# Stated task 1:
From the comment thread on hydrogen bonding, list each claim made about Ainan's understanding of chemistry.
# Stated task 2:
Pick up the comment thread about Ainan and hydrogen bonding after its final sentence and continue it in the same voice.

We will find a way for him to express his thoughts that doesn't involve the kind of hassle that a blog can sometimes generate. It is bad enough dealing with such people as an adult...but as a young child, I hesitate to consider the effects.
Best wishes Miao.
i think ainan was wrong http://en.wikipedia.org/wiki/Hydrogen_bond he has confused permanent dipole interactions with hydrogen bonds . What grade did ainan receive in his chemistry gcse? countries like india have a harder syllabus which has significantly more chemistry that the gcse and older o level. What do you have to say about this?
This comment has been removed by the author.
I have just had an amusing thought. Perhaps you ARE an Indian Chemist. If so, this would be hilarious, since it would be proof that Indian chemistry is not so good after all, despite what you say about it.
The probable Indian, above, tried to post again, but I have decided not to post it, because I find his/her words rather immature and off the mark.
I will, however, make some observations. They still believe that they are right and Ainan is wrong, despite the fact that I have pointed out that Ainan understands the origins of hydrogen bonding very well and was able to predict the relative strengths of the hydrogen bonds in various substances in the correct order. Ainan understood this, immediately.

# Dataset:
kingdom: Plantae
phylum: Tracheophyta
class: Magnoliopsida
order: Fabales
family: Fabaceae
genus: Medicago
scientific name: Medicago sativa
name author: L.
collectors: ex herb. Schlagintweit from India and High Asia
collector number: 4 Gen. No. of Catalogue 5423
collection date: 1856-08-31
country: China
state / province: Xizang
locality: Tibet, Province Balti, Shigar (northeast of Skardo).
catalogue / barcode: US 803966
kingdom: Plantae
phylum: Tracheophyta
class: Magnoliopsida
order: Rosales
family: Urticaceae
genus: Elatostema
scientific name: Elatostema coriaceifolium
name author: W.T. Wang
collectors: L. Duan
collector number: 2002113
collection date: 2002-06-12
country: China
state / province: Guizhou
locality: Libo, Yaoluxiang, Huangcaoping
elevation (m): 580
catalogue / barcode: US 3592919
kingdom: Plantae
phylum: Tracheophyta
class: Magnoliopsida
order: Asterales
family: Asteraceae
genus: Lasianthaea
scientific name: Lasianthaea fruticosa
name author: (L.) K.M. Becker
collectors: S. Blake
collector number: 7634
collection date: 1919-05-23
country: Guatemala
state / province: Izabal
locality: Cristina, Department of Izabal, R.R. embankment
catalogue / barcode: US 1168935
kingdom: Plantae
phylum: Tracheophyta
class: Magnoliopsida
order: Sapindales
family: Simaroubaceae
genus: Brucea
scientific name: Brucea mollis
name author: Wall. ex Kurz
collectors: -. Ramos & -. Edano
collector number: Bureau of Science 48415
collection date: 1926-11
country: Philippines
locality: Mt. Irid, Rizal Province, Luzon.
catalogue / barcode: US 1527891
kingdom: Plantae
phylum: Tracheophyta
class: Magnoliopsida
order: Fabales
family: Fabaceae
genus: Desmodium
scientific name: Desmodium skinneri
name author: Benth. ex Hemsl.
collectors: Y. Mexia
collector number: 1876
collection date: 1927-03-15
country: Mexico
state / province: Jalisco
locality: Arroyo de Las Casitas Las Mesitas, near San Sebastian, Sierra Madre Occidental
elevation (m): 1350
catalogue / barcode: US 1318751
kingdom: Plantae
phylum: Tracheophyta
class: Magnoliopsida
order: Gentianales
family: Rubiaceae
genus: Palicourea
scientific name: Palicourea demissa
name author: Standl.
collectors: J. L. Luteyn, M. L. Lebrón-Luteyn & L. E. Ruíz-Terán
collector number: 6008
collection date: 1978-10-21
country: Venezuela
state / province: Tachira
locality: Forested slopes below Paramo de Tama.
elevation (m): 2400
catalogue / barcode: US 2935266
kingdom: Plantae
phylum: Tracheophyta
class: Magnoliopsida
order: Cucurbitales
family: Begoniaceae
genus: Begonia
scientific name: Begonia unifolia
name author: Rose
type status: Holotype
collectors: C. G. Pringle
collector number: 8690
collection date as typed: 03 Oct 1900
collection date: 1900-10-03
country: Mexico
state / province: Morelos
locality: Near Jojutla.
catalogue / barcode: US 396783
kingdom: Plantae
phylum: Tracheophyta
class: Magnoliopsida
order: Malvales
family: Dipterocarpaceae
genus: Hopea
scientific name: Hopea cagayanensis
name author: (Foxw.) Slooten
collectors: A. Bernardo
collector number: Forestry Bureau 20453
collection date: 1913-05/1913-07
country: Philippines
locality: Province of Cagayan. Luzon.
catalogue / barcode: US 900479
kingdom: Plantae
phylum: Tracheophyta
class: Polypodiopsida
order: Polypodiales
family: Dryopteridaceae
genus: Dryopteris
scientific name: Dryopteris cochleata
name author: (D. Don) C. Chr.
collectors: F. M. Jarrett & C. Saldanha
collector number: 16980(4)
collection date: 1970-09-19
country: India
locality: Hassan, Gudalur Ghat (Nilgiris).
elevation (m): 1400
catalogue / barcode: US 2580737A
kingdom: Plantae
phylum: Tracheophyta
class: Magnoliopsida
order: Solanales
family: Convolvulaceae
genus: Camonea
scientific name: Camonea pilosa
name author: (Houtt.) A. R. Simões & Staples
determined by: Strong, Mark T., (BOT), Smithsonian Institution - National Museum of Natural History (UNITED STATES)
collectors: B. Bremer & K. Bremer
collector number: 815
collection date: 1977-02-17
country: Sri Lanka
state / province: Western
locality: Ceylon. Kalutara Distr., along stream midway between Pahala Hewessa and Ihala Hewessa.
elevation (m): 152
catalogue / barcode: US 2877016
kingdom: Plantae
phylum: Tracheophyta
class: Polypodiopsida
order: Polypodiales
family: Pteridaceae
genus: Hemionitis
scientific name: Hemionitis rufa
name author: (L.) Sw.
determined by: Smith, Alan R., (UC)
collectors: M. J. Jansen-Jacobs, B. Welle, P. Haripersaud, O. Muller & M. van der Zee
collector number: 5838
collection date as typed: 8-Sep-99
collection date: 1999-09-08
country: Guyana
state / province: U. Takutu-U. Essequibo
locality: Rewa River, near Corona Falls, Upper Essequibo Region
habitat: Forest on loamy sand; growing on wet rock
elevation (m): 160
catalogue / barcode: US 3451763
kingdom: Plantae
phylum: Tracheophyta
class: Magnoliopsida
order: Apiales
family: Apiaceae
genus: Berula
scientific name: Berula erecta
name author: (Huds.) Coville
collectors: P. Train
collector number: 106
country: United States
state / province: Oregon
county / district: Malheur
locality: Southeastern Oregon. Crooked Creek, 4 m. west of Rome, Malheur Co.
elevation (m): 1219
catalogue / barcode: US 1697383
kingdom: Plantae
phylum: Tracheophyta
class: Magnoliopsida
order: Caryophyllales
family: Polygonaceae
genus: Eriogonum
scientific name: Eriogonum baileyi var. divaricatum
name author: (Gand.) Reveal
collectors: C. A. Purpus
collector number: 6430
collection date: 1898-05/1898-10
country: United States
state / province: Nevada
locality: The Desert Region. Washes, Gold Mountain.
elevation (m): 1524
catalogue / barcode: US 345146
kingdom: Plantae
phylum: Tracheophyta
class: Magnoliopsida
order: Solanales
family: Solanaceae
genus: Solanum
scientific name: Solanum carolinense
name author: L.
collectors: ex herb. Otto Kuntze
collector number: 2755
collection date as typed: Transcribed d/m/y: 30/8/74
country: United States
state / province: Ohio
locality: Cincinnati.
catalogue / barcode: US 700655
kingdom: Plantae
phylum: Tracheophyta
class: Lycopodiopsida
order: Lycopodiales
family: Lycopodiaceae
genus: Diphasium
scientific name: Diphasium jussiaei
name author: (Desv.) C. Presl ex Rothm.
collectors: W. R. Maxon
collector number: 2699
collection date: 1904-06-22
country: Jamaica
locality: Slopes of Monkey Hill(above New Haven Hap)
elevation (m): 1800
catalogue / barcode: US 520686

# Task response 1:
- He was wrong.
- He confused permanent dipole interactions with hydrogen bonds.
- He understands the origins of hydrogen bonding very well.
- He was able to predict the relative strengths of the hydrogen bonds in various substances in the correct order.
- He understood this immediately.

# Task response 2:
Since, my Indian correspondent still doesn't believe that Ainan was right I checked one of his textbooks. It is a Chemistry degree text called: "Chemistry: The Molecular Nature of Matter and Change", 4th edition. It is by Silberberg and published by McGraw-Hill International. At the bottom of page 439 the following words are to be found:
"H-bond type interactions occur with the larger atoms P, S and Cl, but those are so much weaker than the interactions with N, O, and F that we will not consider them."
So, if you don't take Ainan's word for it - despite him being absolutely right - perhaps you will take Silberberg's and McGraw Hill's word for it.
I find myself somewhat surprised to learn, however, that the Indian commenter is not actually a chemist but now claims to be a mathematician. Thus, the level of arrogance required is much greater than at first thought. Despite being completely wrong in his view that H bonding does not occur in, for instance, HCL, the correspondent believes Ainan to be wrong, in the face of being told otherwise - and in the face of not actually being a chemist and not actually knowing much about it.
Apparently, in the eyes of this particular: "I am not an Indian chemist, I am a mathematician", doing maths fits one to understand the universe better than anyone else, despite considerable evidence to the contrary.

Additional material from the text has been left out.